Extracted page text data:
>>>>>
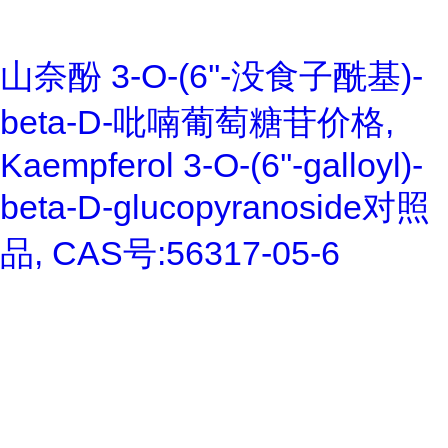
山奈酚 3-O-(6''-没食子酰基)-
beta-D-吡喃葡萄糖苷价格,
Kaempferol 3-O-(6''-galloyl)-
beta-D-glucopyranoside对照
品, CAS号:56317-05-6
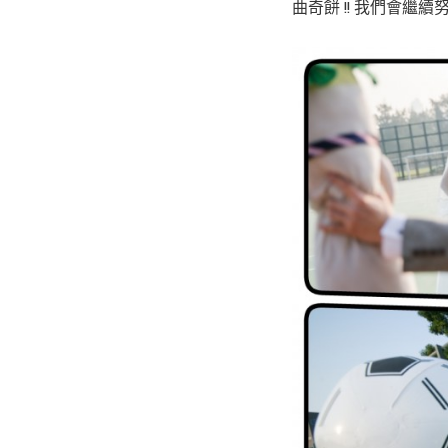
曲奇餅 !! 我們會繼續努力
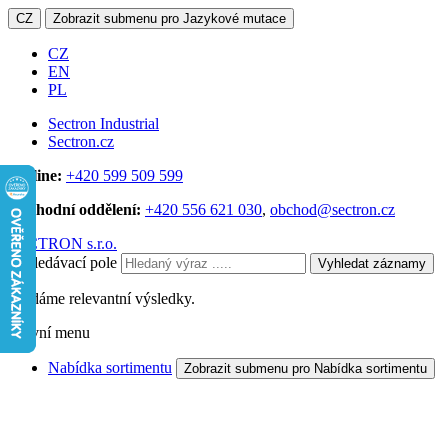
CZ
Zobrazit submenu pro Jazykové mutace
CZ
EN
PL
Sectron Industrial
Sectron.cz
Hotline:
+420 599 509 599
Obchodní oddělení:
+420 556 621 030
,
obchod@sectron.cz
SECTRON s.r.o.
Vyhledávací pole
Vyhledat záznamy
Hledáme relevantní výsledky.
Hlavní menu
Nabídka sortimentu
Zobrazit submenu pro Nabídka sortimentu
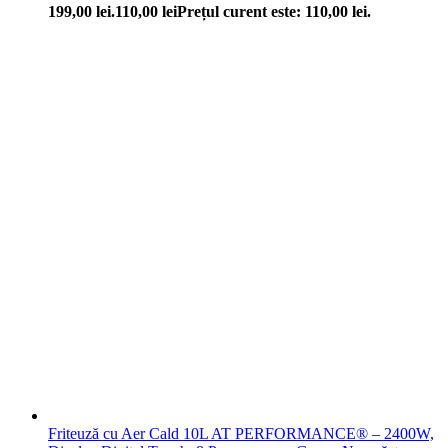
199,00 lei.
110,00
lei
Prețul curent este: 110,00 lei.
Friteuză cu Aer Cald 10L AT PERFORMANCE® – 2400W,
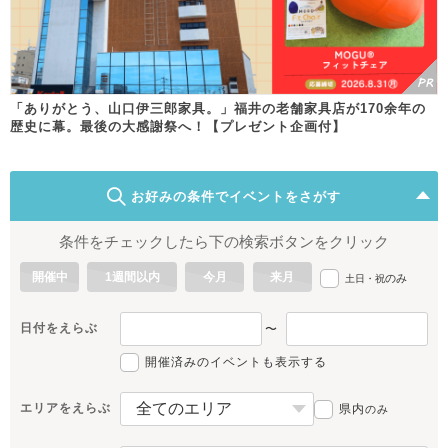
「ありがとう、山口伊三郎家具。」福井の老舗家具店が170余年の
歴史に幕。最後の大感謝祭へ！【プレゼント企画付】
お好みの条件でイベントをさがす
条件をチェックしたら下の検索ボタンをクリック
開催中
1週間以内
今月
来月
のみ
土日・祝
日付をえらぶ
〜
開催済みのイベントも表示する
エリアをえらぶ
県内
のみ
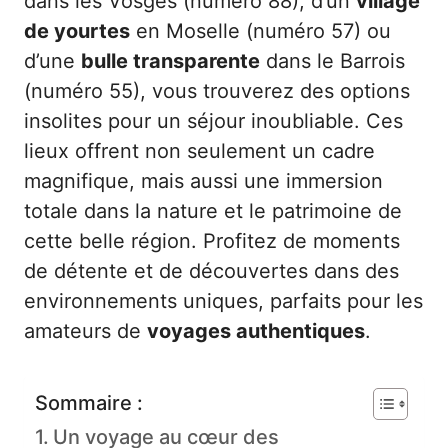
dans les Vosges (numéro 88), d’un
village
de yourtes
en Moselle (numéro 57) ou
d’une
bulle transparente
dans le Barrois
(numéro 55), vous trouverez des options
insolites pour un séjour inoubliable. Ces
lieux offrent non seulement un cadre
magnifique, mais aussi une immersion
totale dans la nature et le patrimoine de
cette belle région. Profitez de moments
de détente et de découvertes dans des
environnements uniques, parfaits pour les
amateurs de
voyages authentiques
.
Sommaire :
Un voyage au cœur des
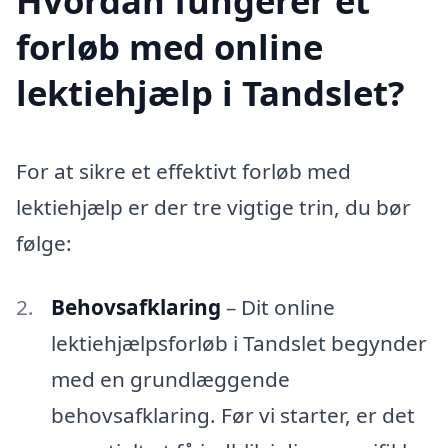
Hvordan fungerer et
forløb med online
lektiehjælp i Tandslet?
For at sikre et effektivt forløb med
lektiehjælp er der tre vigtige trin, du bør
følge:
Behovsafklaring
– Dit online
lektiehjælpsforløb i Tandslet begynder
med en grundlæggende
behovsafklaring. Før vi starter, er det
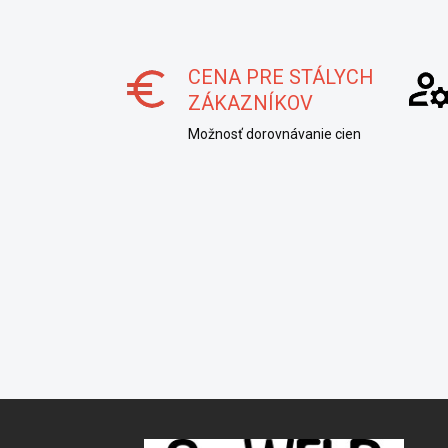
CENA PRE STÁLYCH
ZÁKAZNÍKOV
Možnosť dorovnávanie cien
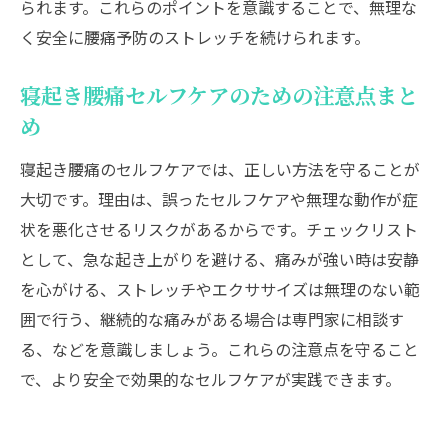
られます。これらのポイントを意識することで、無理な
く安全に腰痛予防のストレッチを続けられます。
寝起き腰痛セルフケアのための注意点まと
め
寝起き腰痛のセルフケアでは、正しい方法を守ることが
大切です。理由は、誤ったセルフケアや無理な動作が症
状を悪化させるリスクがあるからです。チェックリスト
として、急な起き上がりを避ける、痛みが強い時は安静
を心がける、ストレッチやエクササイズは無理のない範
囲で行う、継続的な痛みがある場合は専門家に相談す
る、などを意識しましょう。これらの注意点を守ること
で、より安全で効果的なセルフケアが実践できます。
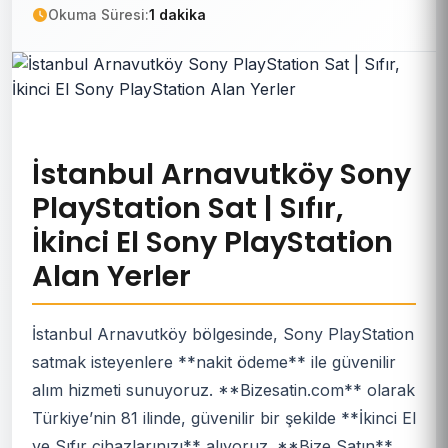
Okuma Süresi:
1 dakika
İstanbul Arnavutköy Sony
PlayStation Sat | Sıfır,
İkinci El Sony PlayStation
Alan Yerler
İstanbul Arnavutköy bölgesinde, Sony PlayStation
satmak isteyenlere **nakit ödeme** ile güvenilir
alım hizmeti sunuyoruz. **Bizesatin.com** olarak
Türkiye’nin 81 ilinde, güvenilir bir şekilde **İkinci El
ve Sıfır cihazlarınızı** alıyoruz. **Bize Satın**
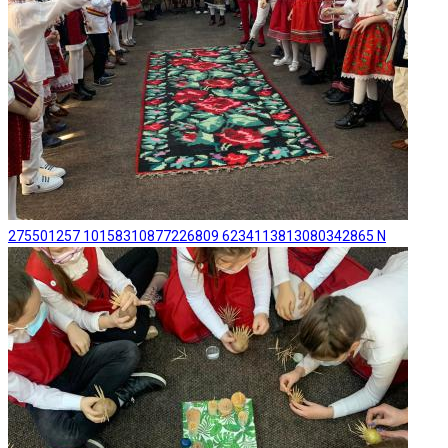
275501257 10158310877226809 6234113813080342865 N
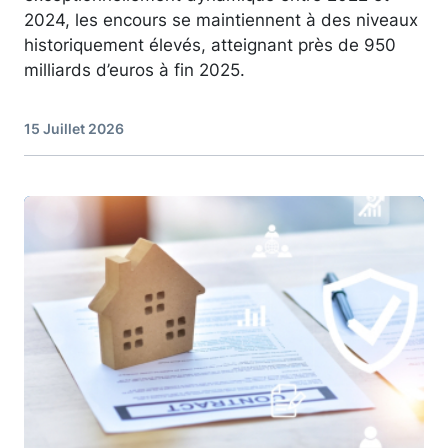
2024, les encours se maintiennent à des niveaux
historiquement élevés, atteignant près de 950
milliards d’euros à fin 2025.
15 Juillet 2026
Image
<<<<<
(WHAT IS REQUIRED) Beginning at the line that contains "de détente et de découvertes dans des", retype each line of the data above through the very last one. Do not retype the pictures.

(RESPONSE FOR THIS EXERCISE)
de détente et de découvertes dans des
environnements uniques, parfaits pour les
amateurs de
voyages authentiques
.
Sommaire :
Un voyage au cœur des
Hvordan fungerer et
forløb med online
lektiehjælp i Tandslet?
For at sikre et effektivt forløb med
lektiehjælp er der tre vigtige trin, du bør
følge:
Behovsafklaring
– Dit online
lektiehjælpsforløb i Tandslet begynder
med en grundlæggende
behovsafklaring. Før vi starter, er det
CENA PRE STÁLYCH
ZÁKAZNÍKOV
Možnosť dorovnávanie cien
られます。これらのポイントを意識することで、無理な
く安全に腰痛予防のストレッチを続けられます。
寝起き腰痛セルフケアのための注意点まと
め
寝起き腰痛のセルフケアでは、正しい方法を守ることが
大切です。理由は、誤ったセルフケアや無理な動作が症
状を悪化させるリスクがあるからです。チェックリスト
として、急な起き上がりを避ける、痛みが強い時は安静
を心がける、ストレッチやエクササイズは無理のない範
囲で行う、継続的な痛みがある場合は専門家に相談す
る、などを意識しましょう。これらの注意点を守ること
で、より安全で効果的なセルフケアが実践できます。
Okuma Süresi:
1 dakika
İstanbul Arnavutköy Sony
PlayStation Sat | Sıfır,
İkinci El Sony PlayStation
Alan Yerler
İstanbul Arnavutköy bölgesinde, Sony PlayStation
satmak isteyenlere **nakit ödeme** ile güvenilir
alım hizmeti sunuyoruz. **Bizesatin.com** olarak
Türkiye’nin 81 ilinde, güvenilir bir şekilde **İkinci El
ve Sıfır cihazlarınızı** alıyoruz. **Bize Satın**
275501257 10158310877226809 6234113813080342865 N
2024, les encours se maintiennent à des niveaux
historiquement élevés, atteignant près de 950
milliards d’euros à fin 2025.
15 Juillet 2026
Image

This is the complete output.